Super Region!

Ivan Potter


 

Bluegrass Economic Advancement Movement

Urban Central Kentucky Takes a New Name:

The Birth of a Super Region


The planets are lining up for Central Kentucky. A new regional strategy is being born amid the economic chaos of the 21st Century. Pulling together like two powerful magnets, the cities of Louisville and Lexington are seeking a new plan for walking the same path instead of their past method of working against each other.

Instead of their magnetic forces repelling each other, regional leaders in Central Kentucky now envision the joint power of the two largest urban areas unifying their efforts to build a true modern strategy for high tech job development.  This new plan is called the Bluegrass Economic Advancement Movement

According to a power point program provided to us (the cover photo above), the project will include 27 counties in central Kentucky framed by Louisville and Lexington and four counties in southern Indiana across the Ohio River from Louisville.

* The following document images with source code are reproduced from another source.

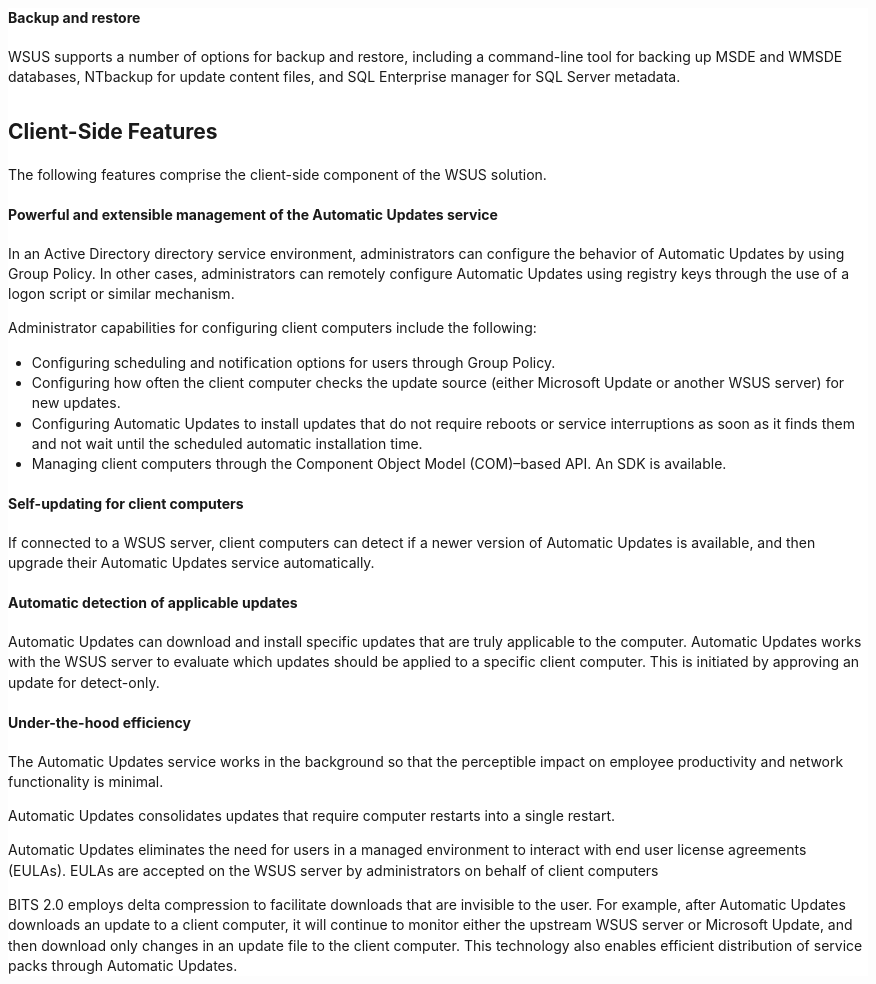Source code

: #### Backup and restore

WSUS supports a number of options for backup and restore, including a command-line tool for backing up MSDE and WMSDE databases, NTbackup for update content files, and SQL Enterprise manager for SQL Server metadata.

Client-Side Features
--------------------

The following features comprise the client-side component of the WSUS solution.

#### Powerful and extensible management of the Automatic Updates service

In an Active Directory directory service environment, administrators can configure the behavior of Automatic Updates by using Group Policy. In other cases, administrators can remotely configure Automatic Updates using registry keys through the use of a logon script or similar mechanism.

Administrator capabilities for configuring client computers include the following:

-   Configuring scheduling and notification options for users through Group Policy.
-   Configuring how often the client computer checks the update source (either Microsoft Update or another WSUS server) for new updates.
-   Configuring Automatic Updates to install updates that do not require reboots or service interruptions as soon as it finds them and not wait until the scheduled automatic installation time.
-   Managing client computers through the Component Object Model (COM)–based API. An SDK is available.

#### Self-updating for client computers

If connected to a WSUS server, client computers can detect if a newer version of Automatic Updates is available, and then upgrade their Automatic Updates service automatically.

#### Automatic detection of applicable updates

Automatic Updates can download and install specific updates that are truly applicable to the computer. Automatic Updates works with the WSUS server to evaluate which updates should be applied to a specific client computer. This is initiated by approving an update for detect-only.

#### Under-the-hood efficiency

The Automatic Updates service works in the background so that the perceptible impact on employee productivity and network functionality is minimal.

Automatic Updates consolidates updates that require computer restarts into a single restart.

Automatic Updates eliminates the need for users in a managed environment to interact with end user license agreements (EULAs). EULAs are accepted on the WSUS server by administrators on behalf of client computers

BITS 2.0 employs delta compression to facilitate downloads that are invisible to the user. For example, after Automatic Updates downloads an update to a client computer, it will continue to monitor either the upstream WSUS server or Microsoft Update, and then download only changes in an update file to the client computer. This technology also enables efficient distribution of service packs through Automatic Updates.
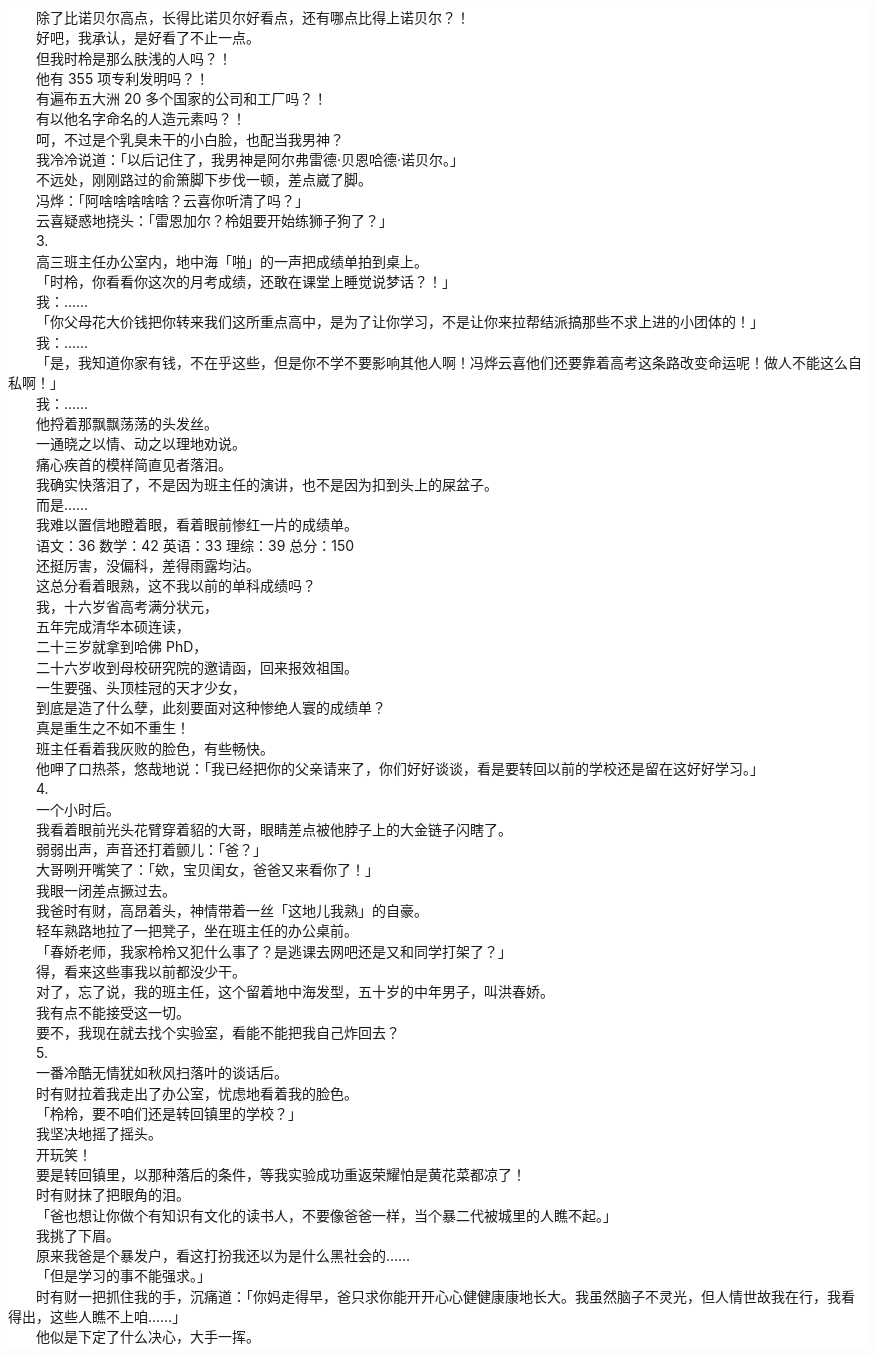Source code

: &emsp;&emsp;除了比诺贝尔高点，长得比诺贝尔好看点，还有哪点比得上诺贝尔？！  
&emsp;&emsp;好吧，我承认，是好看了不止一点。  
&emsp;&emsp;但我时柃是那么肤浅的人吗？！  
&emsp;&emsp;他有 355 项专利发明吗？！  
&emsp;&emsp;有遍布五大洲 20 多个国家的公司和工厂吗？！  
&emsp;&emsp;有以他名字命名的人造元素吗？！  
&emsp;&emsp;呵，不过是个乳臭未干的小白脸，也配当我男神？  
&emsp;&emsp;我冷冷说道：「以后记住了，我男神是阿尔弗雷德·贝恩哈德·诺贝尔。」  
&emsp;&emsp;不远处，刚刚路过的俞箫脚下步伐一顿，差点崴了脚。  
&emsp;&emsp;冯烨：「阿啥啥啥啥啥？云喜你听清了吗？」  
&emsp;&emsp;云喜疑惑地挠头：「雷恩加尔？柃姐要开始练狮子狗了？」  
&emsp;&emsp;3.  
&emsp;&emsp;高三班主任办公室内，地中海「啪」的一声把成绩单拍到桌上。  
&emsp;&emsp;「时柃，你看看你这次的月考成绩，还敢在课堂上睡觉说梦话？！」  
&emsp;&emsp;我：……  
&emsp;&emsp;「你父母花大价钱把你转来我们这所重点高中，是为了让你学习，不是让你来拉帮结派搞那些不求上进的小团体的！」  
&emsp;&emsp;我：……  
&emsp;&emsp;「是，我知道你家有钱，不在乎这些，但是你不学不要影响其他人啊！冯烨云喜他们还要靠着高考这条路改变命运呢！做人不能这么自私啊！」  
&emsp;&emsp;我：……  
&emsp;&emsp;他捋着那飘飘荡荡的头发丝。  
&emsp;&emsp;一通晓之以情、动之以理地劝说。  
&emsp;&emsp;痛心疾首的模样简直见者落泪。  
&emsp;&emsp;我确实快落泪了，不是因为班主任的演讲，也不是因为扣到头上的屎盆子。  
&emsp;&emsp;而是……  
&emsp;&emsp;我难以置信地瞪着眼，看着眼前惨红一片的成绩单。  
&emsp;&emsp;语文：36 数学：42 英语：33 理综：39 总分：150  
&emsp;&emsp;还挺厉害，没偏科，差得雨露均沾。  
&emsp;&emsp;这总分看着眼熟，这不我以前的单科成绩吗？  
&emsp;&emsp;我，十六岁省高考满分状元，  
&emsp;&emsp;五年完成清华本硕连读，  
&emsp;&emsp;二十三岁就拿到哈佛 PhD，  
&emsp;&emsp;二十六岁收到母校研究院的邀请函，回来报效祖国。  
&emsp;&emsp;一生要强、头顶桂冠的天才少女，  
&emsp;&emsp;到底是造了什么孽，此刻要面对这种惨绝人寰的成绩单？  
&emsp;&emsp;真是重生之不如不重生！  
&emsp;&emsp;班主任看着我灰败的脸色，有些畅快。  
&emsp;&emsp;他呷了口热茶，悠哉地说：「我已经把你的父亲请来了，你们好好谈谈，看是要转回以前的学校还是留在这好好学习。」  
&emsp;&emsp;4.  
&emsp;&emsp;一个小时后。  
&emsp;&emsp;我看着眼前光头花臂穿着貂的大哥，眼睛差点被他脖子上的大金链子闪瞎了。  
&emsp;&emsp;弱弱出声，声音还打着颤儿：「爸？」  
&emsp;&emsp;大哥咧开嘴笑了：「欸，宝贝闺女，爸爸又来看你了！」  
&emsp;&emsp;我眼一闭差点撅过去。  
&emsp;&emsp;我爸时有财，高昂着头，神情带着一丝「这地儿我熟」的自豪。  
&emsp;&emsp;轻车熟路地拉了一把凳子，坐在班主任的办公桌前。  
&emsp;&emsp;「春娇老师，我家柃柃又犯什么事了？是逃课去网吧还是又和同学打架了？」  
&emsp;&emsp;得，看来这些事我以前都没少干。  
&emsp;&emsp;对了，忘了说，我的班主任，这个留着地中海发型，五十岁的中年男子，叫洪春娇。  
&emsp;&emsp;我有点不能接受这一切。  
&emsp;&emsp;要不，我现在就去找个实验室，看能不能把我自己炸回去？  
&emsp;&emsp;5.  
&emsp;&emsp;一番冷酷无情犹如秋风扫落叶的谈话后。  
&emsp;&emsp;时有财拉着我走出了办公室，忧虑地看着我的脸色。  
&emsp;&emsp;「柃柃，要不咱们还是转回镇里的学校？」  
&emsp;&emsp;我坚决地摇了摇头。  
&emsp;&emsp;开玩笑！  
&emsp;&emsp;要是转回镇里，以那种落后的条件，等我实验成功重返荣耀怕是黄花菜都凉了！  
&emsp;&emsp;时有财抹了把眼角的泪。  
&emsp;&emsp;「爸也想让你做个有知识有文化的读书人，不要像爸爸一样，当个暴二代被城里的人瞧不起。」  
&emsp;&emsp;我挑了下眉。  
&emsp;&emsp;原来我爸是个暴发户，看这打扮我还以为是什么黑社会的……  
&emsp;&emsp;「但是学习的事不能强求。」  
&emsp;&emsp;时有财一把抓住我的手，沉痛道：「你妈走得早，爸只求你能开开心心健健康康地长大。我虽然脑子不灵光，但人情世故我在行，我看得出，这些人瞧不上咱……」  
&emsp;&emsp;他似是下定了什么决心，大手一挥。  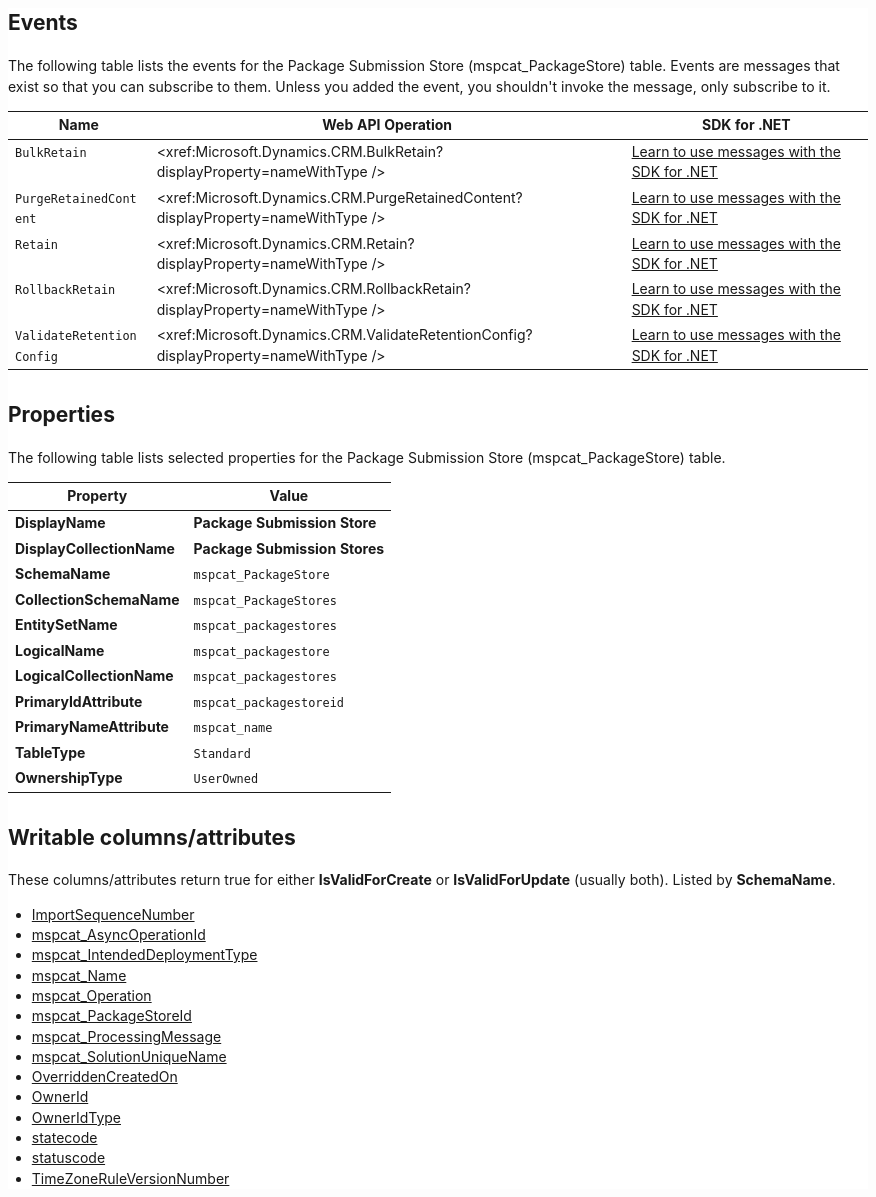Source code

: 
## Events

The following table lists the events for the Package Submission Store (mspcat_PackageStore) table.
Events are messages that exist so that you can subscribe to them. Unless you added the event, you shouldn't invoke the message, only subscribe to it.

|Name|Web API Operation |SDK for .NET |
| ---- | ----- |----- |
| `BulkRetain`|<xref:Microsoft.Dynamics.CRM.BulkRetain?displayProperty=nameWithType /> |[Learn to use messages with the SDK for .NET](/power-apps/developer/data-platform/org-service/use-messages)|
| `PurgeRetainedContent`|<xref:Microsoft.Dynamics.CRM.PurgeRetainedContent?displayProperty=nameWithType /> |[Learn to use messages with the SDK for .NET](/power-apps/developer/data-platform/org-service/use-messages)|
| `Retain`|<xref:Microsoft.Dynamics.CRM.Retain?displayProperty=nameWithType /> |[Learn to use messages with the SDK for .NET](/power-apps/developer/data-platform/org-service/use-messages)|
| `RollbackRetain`|<xref:Microsoft.Dynamics.CRM.RollbackRetain?displayProperty=nameWithType /> |[Learn to use messages with the SDK for .NET](/power-apps/developer/data-platform/org-service/use-messages)|
| `ValidateRetentionConfig`|<xref:Microsoft.Dynamics.CRM.ValidateRetentionConfig?displayProperty=nameWithType /> |[Learn to use messages with the SDK for .NET](/power-apps/developer/data-platform/org-service/use-messages)|

## Properties

The following table lists selected properties for the Package Submission Store (mspcat_PackageStore) table.

|Property|Value|
| --- | --- |
| **DisplayName** | **Package Submission Store** |
| **DisplayCollectionName** | **Package Submission Stores** |
| **SchemaName** | `mspcat_PackageStore` |
| **CollectionSchemaName** | `mspcat_PackageStores` |
| **EntitySetName** | `mspcat_packagestores`|
| **LogicalName** | `mspcat_packagestore` |
| **LogicalCollectionName** | `mspcat_packagestores` |
| **PrimaryIdAttribute** | `mspcat_packagestoreid` |
| **PrimaryNameAttribute** |`mspcat_name` |
| **TableType** | `Standard` |
| **OwnershipType** | `UserOwned` |

## Writable columns/attributes

These columns/attributes return true for either **IsValidForCreate** or **IsValidForUpdate** (usually both). Listed by **SchemaName**.

- [ImportSequenceNumber](#BKMK_ImportSequenceNumber)
- [mspcat_AsyncOperationId](#BKMK_mspcat_AsyncOperationId)
- [mspcat_IntendedDeploymentType](#BKMK_mspcat_IntendedDeploymentType)
- [mspcat_Name](#BKMK_mspcat_Name)
- [mspcat_Operation](#BKMK_mspcat_Operation)
- [mspcat_PackageStoreId](#BKMK_mspcat_PackageStoreId)
- [mspcat_ProcessingMessage](#BKMK_mspcat_ProcessingMessage)
- [mspcat_SolutionUniqueName](#BKMK_mspcat_SolutionUniqueName)
- [OverriddenCreatedOn](#BKMK_OverriddenCreatedOn)
- [OwnerId](#BKMK_OwnerId)
- [OwnerIdType](#BKMK_OwnerIdType)
- [statecode](#BKMK_statecode)
- [statuscode](#BKMK_statuscode)
- [TimeZoneRuleVersionNumber](#BKMK_TimeZoneRuleVersionNumber)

The Kentucky counties are Bullitt, Henry, Jefferson, Meade, Nelson, Oldham, Shelby, Spencer, Trimble, Hardin, Franklin, Anderson, Fayette, Clark, Bourbon, Boyle, Jessamine, Madison, Woodford, Scott, Estill, Garrard, Harrison, Lincoln, Mercer, Nicholas and Powell. The Indiana counties are Clark, Floyd, Harrison and Washington.

New leadership in both cities understands the power of working together is far more rewarding then simply repeating decades of mistrust and outright economic cut-throat competition for jobs.
 
During August, in meetings in Louisville and Lexington, Louisville/Jefferson County Mayor Greg Fisher and Lexington/Fayette County Mayor Jim Gray held joint press conferences to announce their intention to move the two largest urban areas of Kentucky into a joint economic development strategy for the 21st century. Working with the Brookings Institute, Fisher and Gray secured one of America’s top independent think tanks to agree to help develop the new strategy.

Brookings Institute, through its Metropolitan Policy Group, added Central Kentucky project as one of seven U.S. regions it will assist in developing a comprehensive business plan for regional economic development. A gift from the Bloomberg Foundation of New York City Mayor Michael Bloomberg of $4.8 million is the basic funding source for the seven national and regional Brooking Institute studies. 

The budget for the 18 month long project includes $250,000 in private contributions coming from private Kentucky businesses. Much of this initial amount has already been raised. The Brookings Institute will donate $750,000 in time and staff for basic research and strategic services.

Key man Jim Host, of Lexington, who recently finished overseeing the development of the KFC Yum Center in downtown Louisville, will be the project director. Host told Beverly Fortune of the Lexington Herald Leader about the experience of traveling into Louisville each day from Lexington.

Fortune wrote “For five years while working on the Yum Center, Host drove from Lexington to Louisville every morning and back home at night. Host said he learned a great deal about how Louisville works and it only bolstered an idea he had for many years that the Lexington-Louisville corridor should function like the Dallas-/Fort Worth corridor.” 

Central Kentucky is the crossroads of Interstates 64, 75, 71, the Bluegrass Parkway and West Kentucky Parkway and the Mountain Parkway. All major four lane highways in Kentucky flow through these 27 countries and Southern Indiana. 

Other regions’ political clout will be considerably weakened by creation of a voting bloc of super region members. Party lines, the Mason – Dixon line of Kentucky politics in the past, could fall to regional loyalties.

This region is home to 44 House of Representatives members, a voting bloc of 44%.
Stretching across half the geography of the state, West Kentucky will have 24 members, 24% of the House. Eastern Kentucky has 22 members for 22% of the House and Northern Kentucky is left with 10 representatives for 10% of the House.

There’s a similar story in the Kentucky Senate. The super region, with 19 senators, 50% of the Senate’s membership, will outpace the West with its 9 members (24%), the East with 7 members (18%) and the North with 3 members (7%) of the total vote.

The time is ripe for the birth of this super region in Kentucky. It will happen because not only do the mayors of Louisville and Lexington want it, but so do all the major players and powerful influence brokers in Central Kentucky. When the two mayors rolled out this idea for public showing, they involved over 1,200 powerful individuals into the process.

The basic question for the future of Kentucky is what will be the impact of a super region in the heart of the Commonwealth on the rural areas and small towns? Can a state tilted toward a dense urban area still be called Kentucky?

Only time, future shock, state budgets and legislators can answer that question.